Ils firent l’amour, et cela lui fit un bien fou. Il songea qu’il avait un peu trop pensé à Sophia Wenger, ces derniers temps. Et puis, comme ni l’un ni l’autre n’avait sommeil, ils allèrent s’asseoir sur le balcon, une pina colada glacée à la main. Il faisait vraiment très chaud, heureusement les boissons étaient là pour les rafraîchir. Il montra à Ghislaine sur son portable toutes les photos qu’il avait prises pendant son bref séjour aux États-Unis, et dont il ne lui avait envoyé que quelques-unes, et elle les trouva très intéressantes et dignes, au moins pour les meilleures d’entre elles, de figurer dans un prochain numéro du « Figaro Magazine ». Il lui fit voir aussi les clichés pris à Charlagnac. Pendant un moment ils restèrent sans rien dire, observant les voitures qui filaient sur les quais, le long de la Seine. Et puis, à sa grande surprise, Ghislaine demanda :

  • As-tu déjà songé à te remarier ?

  • Pas ces derniers temps, non. J’ai été un peu trop occupé.
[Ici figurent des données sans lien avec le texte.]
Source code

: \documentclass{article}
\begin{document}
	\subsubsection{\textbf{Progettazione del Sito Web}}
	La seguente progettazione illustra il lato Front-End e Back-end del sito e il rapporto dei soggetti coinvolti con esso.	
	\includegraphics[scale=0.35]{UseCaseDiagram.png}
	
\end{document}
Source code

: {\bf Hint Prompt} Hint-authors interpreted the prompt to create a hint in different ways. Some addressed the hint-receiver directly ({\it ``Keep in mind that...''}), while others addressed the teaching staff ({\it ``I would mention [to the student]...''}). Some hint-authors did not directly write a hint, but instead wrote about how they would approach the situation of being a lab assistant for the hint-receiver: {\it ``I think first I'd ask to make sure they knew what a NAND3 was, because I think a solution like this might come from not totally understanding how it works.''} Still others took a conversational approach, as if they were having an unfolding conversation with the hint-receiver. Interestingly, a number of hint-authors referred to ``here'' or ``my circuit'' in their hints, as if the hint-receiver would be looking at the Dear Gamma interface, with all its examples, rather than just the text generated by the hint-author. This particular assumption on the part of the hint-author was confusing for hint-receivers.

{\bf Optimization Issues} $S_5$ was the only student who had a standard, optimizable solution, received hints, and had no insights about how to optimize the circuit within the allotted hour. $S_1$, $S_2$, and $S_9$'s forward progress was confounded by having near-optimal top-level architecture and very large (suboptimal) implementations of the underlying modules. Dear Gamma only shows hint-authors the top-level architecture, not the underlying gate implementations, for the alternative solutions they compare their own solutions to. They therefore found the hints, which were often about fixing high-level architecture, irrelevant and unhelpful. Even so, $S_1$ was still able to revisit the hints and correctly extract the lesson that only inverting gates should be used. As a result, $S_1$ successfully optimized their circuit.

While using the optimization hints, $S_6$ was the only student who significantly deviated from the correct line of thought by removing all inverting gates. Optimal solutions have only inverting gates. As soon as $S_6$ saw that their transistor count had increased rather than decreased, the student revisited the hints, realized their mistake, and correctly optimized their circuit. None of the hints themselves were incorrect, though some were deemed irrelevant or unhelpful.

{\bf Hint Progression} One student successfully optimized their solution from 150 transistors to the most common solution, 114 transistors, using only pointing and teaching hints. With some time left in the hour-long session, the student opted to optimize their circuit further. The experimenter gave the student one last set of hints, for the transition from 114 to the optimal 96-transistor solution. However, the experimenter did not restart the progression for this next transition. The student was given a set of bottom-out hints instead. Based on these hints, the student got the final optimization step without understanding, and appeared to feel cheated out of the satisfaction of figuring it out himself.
  • Bien sûr. Mais avant ?

  • Je vais t’avouer une chose, dit-il en la regardant droit dans les yeux, pendant des années après mon divorce, je n’ai pas ressenti le poids de la solitude, j’ai juste profité de ma tranquillité. Les dernières années de ma vie avec Isabelle avaient été épouvantables : des disputes permanentes, avec Agnès au milieu qui nous regardait d’un œil atterré.

  • Je comprends.

  • Et toi ? demanda-t-il. As-tu pensé à te marier ?

  • Hum… Ça m’est arrivé, une ou deux fois. Mais finalement ça ne s’est pas fait.

Elle ajouta en riant :

  • Au moins ça m’a évité les frais de divorce.
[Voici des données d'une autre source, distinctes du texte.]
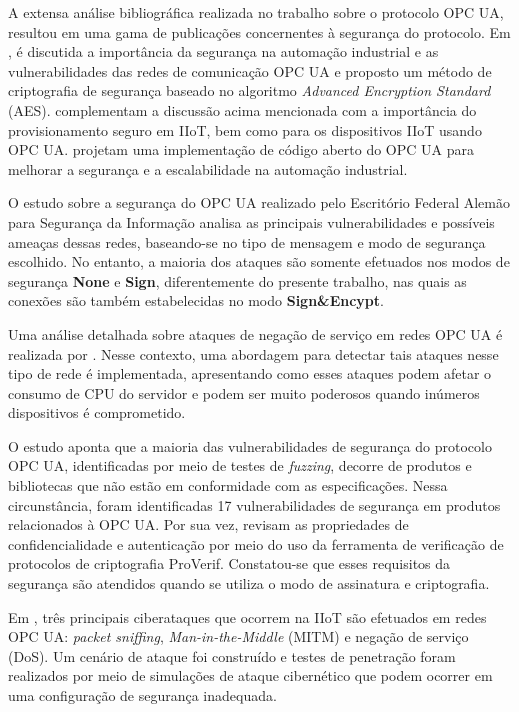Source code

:     A extensa análise bibliográfica realizada no trabalho sobre o protocolo OPC UA, resultou em uma gama de publicações concernentes à segurança do protocolo. Em \cite{luo2020}, é discutida a importância da segurança na automação industrial e as vulnerabilidades das redes de comunicação OPC UA e proposto um método de criptografia de segurança baseado no algoritmo \textit{Advanced Encryption Standard} (AES).  complementam a discussão acima mencionada com a importância do provisionamento seguro em IIoT, bem como \cite{kohnhauser2022} para os dispositivos IIoT usando OPC UA.  projetam uma implementação de código aberto do OPC UA para melhorar a segurança e a escalabilidade na automação industrial.

    O estudo sobre a segurança do OPC UA realizado pelo Escritório Federal Alemão para Segurança da Informação \cite{bsi2017} analisa as principais vulnerabilidades e possíveis ameaças dessas redes, baseando-se no tipo de mensagem e modo de segurança escolhido. No entanto, a maioria dos ataques são somente efetuados nos modos de segurança \textbf{None} e \textbf{Sign}, diferentemente do presente trabalho, nas quais as conexões são também estabelecidas no modo \textbf{Sign\&Encypt}.

    Uma análise detalhada sobre ataques de negação de serviço em redes OPC UA é realizada por . Nesse contexto, uma abordagem para detectar tais ataques nesse tipo de rede é implementada, apresentando como esses ataques podem afetar o consumo de CPU do servidor e podem ser muito poderosos quando inúmeros dispositivos é comprometido.

    O estudo \cite{kaspersky2018} aponta que a maioria das vulnerabilidades de segurança do protocolo OPC UA, identificadas por meio de testes de \textit{fuzzing}, decorre de produtos e bibliotecas que não estão em conformidade com as especificações. Nessa circunstância, foram identificadas 17 vulnerabilidades de segurança em produtos relacionados à OPC UA. Por sua vez,  revisam as propriedades de confidencialidade e autenticação por meio do uso da ferramenta de verificação de protocolos de criptografia ProVerif. Constatou-se que esses requisitos da segurança são atendidos quando se utiliza o modo de assinatura e criptografia.

    Em \cite{varadarajan2022}, três principais ciberataques que ocorrem na IIoT são efetuados em redes OPC UA: \textit{packet sniffing}, \textit{Man-in-the-Middle} (MITM) e negação de serviço (DoS). Um cenário de ataque foi construído e testes de penetração foram realizados por meio de simulações de ataque cibernético que podem ocorrer em uma configuração de segurança inadequada.


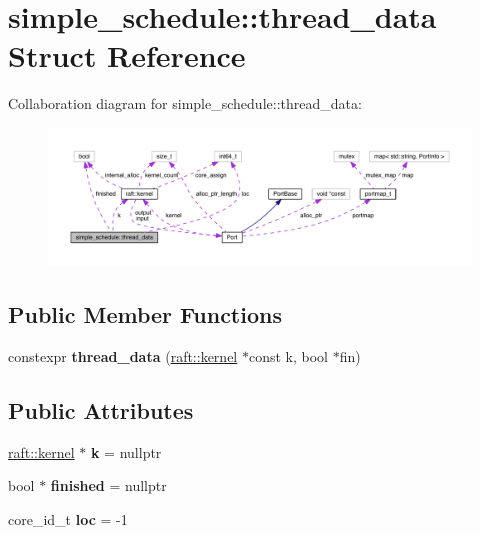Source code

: \hypertarget{structsimple__schedule_1_1thread__data}{}\section{simple\+\_\+schedule\+:\+:thread\+\_\+data Struct Reference}
\label{structsimple__schedule_1_1thread__data}


Collaboration diagram for simple\+\_\+schedule\+:\+:thread\+\_\+data\+:
\nopagebreak
\begin{figure}[H]
\begin{center}
\leavevmode
\includegraphics[width=350pt]{structsimple__schedule_1_1thread__data__coll__graph}
\end{center}
\end{figure}
\subsection*{Public Member Functions}
\begin{DoxyCompactItemize}
\item 
\hypertarget{structsimple__schedule_1_1thread__data_a8924706eac4a3edfec199109be4b046d}{}\label{structsimple__schedule_1_1thread__data_a8924706eac4a3edfec199109be4b046d} 
constexpr {\bfseries thread\+\_\+data} (\hyperlink{classraft_1_1kernel}{raft\+::kernel} $\ast$const k, bool $\ast$fin)
\end{DoxyCompactItemize}
\subsection*{Public Attributes}
\begin{DoxyCompactItemize}
\item 
\hypertarget{structsimple__schedule_1_1thread__data_a305aa7c84f8d5ca9e5be14587aab1d4b}{}\label{structsimple__schedule_1_1thread__data_a305aa7c84f8d5ca9e5be14587aab1d4b} 
\hyperlink{classraft_1_1kernel}{raft\+::kernel} $\ast$ {\bfseries k} = nullptr
\item 
\hypertarget{structsimple__schedule_1_1thread__data_a709b2a546fdec27844576378018b553e}{}\label{structsimple__schedule_1_1thread__data_a709b2a546fdec27844576378018b553e} 
bool $\ast$ {\bfseries finished} = nullptr
\item 
\hypertarget{structsimple__schedule_1_1thread__data_a248e099288fea414f6b666a07a8428b2}{}\label{structsimple__schedule_1_1thread__data_a248e099288fea414f6b666a07a8428b2} 
core\+\_\+id\+\_\+t {\bfseries loc} = -\/1
\end{DoxyCompactItemize}


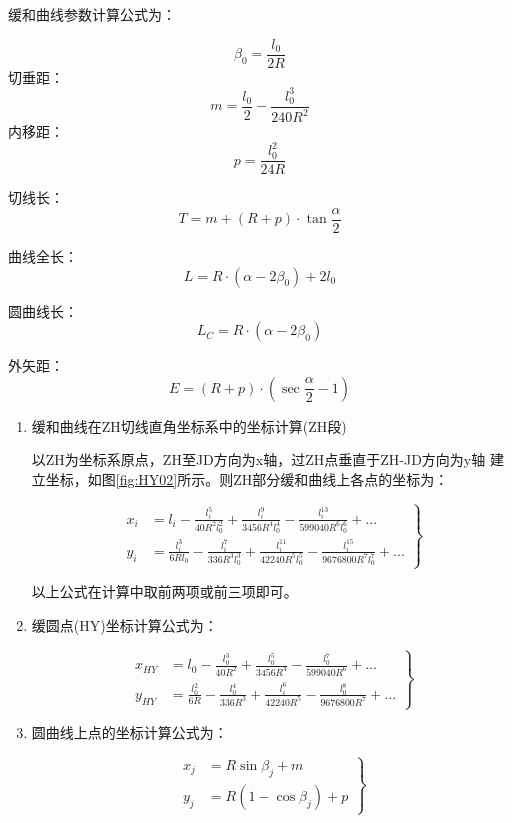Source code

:  缓和曲线参数计算公式为：

 $$\beta_0 = \frac{l_0}{2R} $$
切垂距：
$$m=\frac{l_0}{2} - \frac{l^3_0}{240R^2}$$
内移距：
$$p=\frac{l^2_0}{24R}$$

 
 切线长：$$T = m+ (R+p) \cdot \tan \frac{\alpha}{2}$$

 曲线全长：$$L = R \cdot (\alpha-2\beta_0)  + 2l_0$$

 圆曲线长：$$L_C = R \cdot (\alpha-2\beta_0)$$

 外矢距：$$E=(R+p) \cdot (\sec \frac{\alpha}{2} - 1)$$

\begin{enumerate}

\item  缓和曲线在ZH切线直角坐标系中的坐标计算(ZH段)

以ZH为坐标系原点，ZH至JD方向为x轴，过ZH点垂直于ZH-JD方向为y轴
建立坐标，如图\ref{fig:HY02}所示。则ZH部分缓和曲线上各点的坐标为：

\begin{equation}
\left .
\begin{aligned}
x_i &= l_i - \frac{l^5_i}{40R^2 l^2_0} + \frac{l^9_i}{3456R^4 l^4_0} - \frac{l^{13}_i}{599040R^6l^6_0} + ...  \\
y_i &=  \frac{l^3_i}{6Rl_0} - \frac{l^7_i}{336R^3 l^3_0} + \frac{l^{11}_i}{42240R^5l^5_0} -\frac{l^{15}_i}{9676800R^7l^7_0}+ ...  
\end{aligned} 
\right \}
\label{eq:routeZHXY}
\end{equation}

以上公式在计算中取前两项或前三项即可。

\item  缓圆点(HY)坐标计算公式为：

\begin{equation}
\left . \begin{aligned}
x_{HY} &= l_0 - \frac{l^3_0}{40R^2} + \frac{l^5_0}{3456R^4} - \frac{l^{7}_0}{599040R^6} + ...  \\
y_{HY} &=  \frac{l^2_0}{6R} - \frac{l^4_0}{336R^3} + \frac{l^{6}_i}{42240R^5} -\frac{l^{8}_0}{9676800R^7}+ ...  
\end{aligned} \right \}
\label{eq:routeHY}
\end{equation}

\item  圆曲线上点的坐标计算公式为：

\begin{equation}
\left . \begin{aligned}
x_{j} &= R \sin \beta_j + m \\
y_{j} &= R(1- \cos \beta_j) +p 
\end{aligned} \right \}
\label{eq:routeYQXY}
\end{equation}


\end{enumerate}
Sur ce elle finit son verre et se leva en disant :

  • Il faut quand même que j’aille me coucher, demain je dois me lever tôt. Tu me rejoins ?

  • Avec le plus grand plaisir.

 

Vendredi 1er août 2036.

Le son du radio-réveil les réveilla à sept heures du matin. Gérald se leva péniblement, la tête un peu embrumée à cause des libations de la veille. Une douche et un bon petit-déjeuner le remirent en forme. Tout en mangeant, Ghislaine était concentrée sur son portable, et répondait aux nombreux messages qu’elle avait reçus durant la nuit. Quant à lui, cela faisait longtemps qu’il avait résilié ses abonnements à « Facebook », « Twitter » et autres parasites – à l’indignation de sa fille, qui le traitait de ringard. Mais bien sûr, une rédactrice en chef ne pouvait se permettre un tel luxe. Elle le conduisit jusqu’au « Figaro », et de là il prit un taxi pour rentrer chez lui. Un peu après neuf heures, il était dans l’île Saint-Louis. Il eut le plaisir de retrouver Olga, sagement garée devant son domicile. Il fit le tour du véhicule pour vérifier qu’il ne lui était rien arrivé, mais la carrosserie était impeccable.
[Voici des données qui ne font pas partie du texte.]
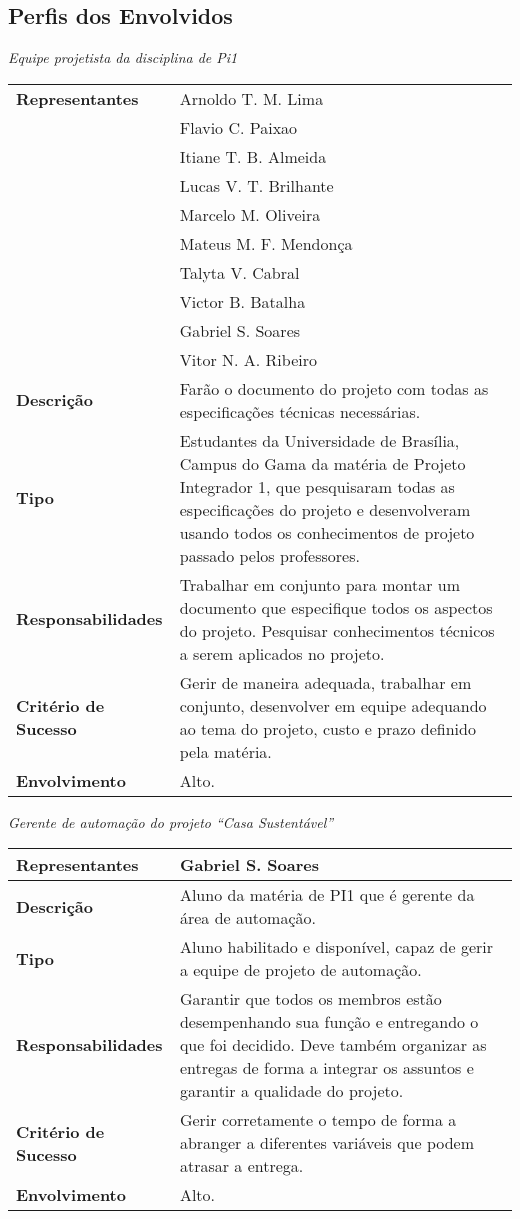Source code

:\subsection{Perfis dos Envolvidos}

\textit{Equipe projetista da disciplina de Pi1}

\begin{longtable}{|m{5cm}|m{10cm}|}
	\hline \textbf{Representantes} & Arnoldo T. M. Lima\\ & Flavio C. Paixao\\ & Itiane T. B. Almeida\\ & Lucas V. T. Brilhante\\ & Marcelo M. Oliveira\\ & Mateus M. F. Mendon\c{c}a\\ & Talyta V. Cabral\\ & Victor B. Batalha\\ & Gabriel S. Soares\\ & Vitor N. A. Ribeiro\\
	\hline \textbf{Descrição} & Farão o documento do projeto com todas as especificações técnicas necessárias.\\
	\hline \textbf{Tipo} & Estudantes da Universidade de Brasília, Campus do Gama da matéria de Projeto Integrador 1, que pesquisaram todas as especificações do projeto e desenvolveram usando todos os conhecimentos de projeto passado pelos professores.\\
	\hline \textbf{Responsabilidades} & Trabalhar em conjunto para montar um documento que especifique todos os aspectos do projeto. Pesquisar conhecimentos técnicos a serem aplicados no projeto.\\
	\hline \textbf{Critério de Sucesso} & Gerir de maneira adequada, trabalhar em conjunto, desenvolver em equipe adequando ao tema do projeto, custo e prazo definido pela matéria.\\
	\hline \textbf{Envolvimento} & Alto.\\
	\hline
\end{longtable}

\textit{Gerente de automação do projeto “Casa Sustentável”}

\begin{longtable}{|m{5cm}|m{10cm}|}
	\hline \textbf{Representantes} & Gabriel S. Soares\\
	\hline \textbf{Descrição} & Aluno da matéria de PI1 que é gerente da área de automação.\\
	\hline \textbf{Tipo} & Aluno habilitado e disponível, capaz de gerir a equipe de projeto de automação.\\
	\hline \textbf{Responsabilidades} & Garantir que todos os membros estão desempenhando sua função e entregando o que foi decidido. Deve também organizar as entregas de forma a integrar os assuntos e garantir a qualidade do projeto.\\
	\hline \textbf{Critério de Sucesso} & Gerir corretamente o tempo de forma a abranger a diferentes variáveis que podem atrasar a entrega.\\
	\hline \textbf{Envolvimento} & Alto.\\
	\hline
\end{longtable}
      Chez lui ne l’attendaient que des factures et des prospectus. Même si l’essentiel du courrier était désormais dématérialisé, le papier avait toujours ses adeptes. Il envoya un texto à Agnès pour lui dire qu’il était bien arrivé à Paris, elle lui répondit presque aussitôt pour l’assurer que tout allait bien de son côté. Il fit un peu de ménage puis des courses, car son frigo était vide. A midi, il alla déjeuner dans un restaurant grec du Quartier latin. Puis il rentra chez lui. Un peu plus tard, il reçut un coup de fil de la production de Nation2, qui lui rappelait son rendez-vous du soir et lui demandait de se présenter au moins deux heures en avance, pour le maquillage et autres préliminaires. Il promit d’être ponctuel.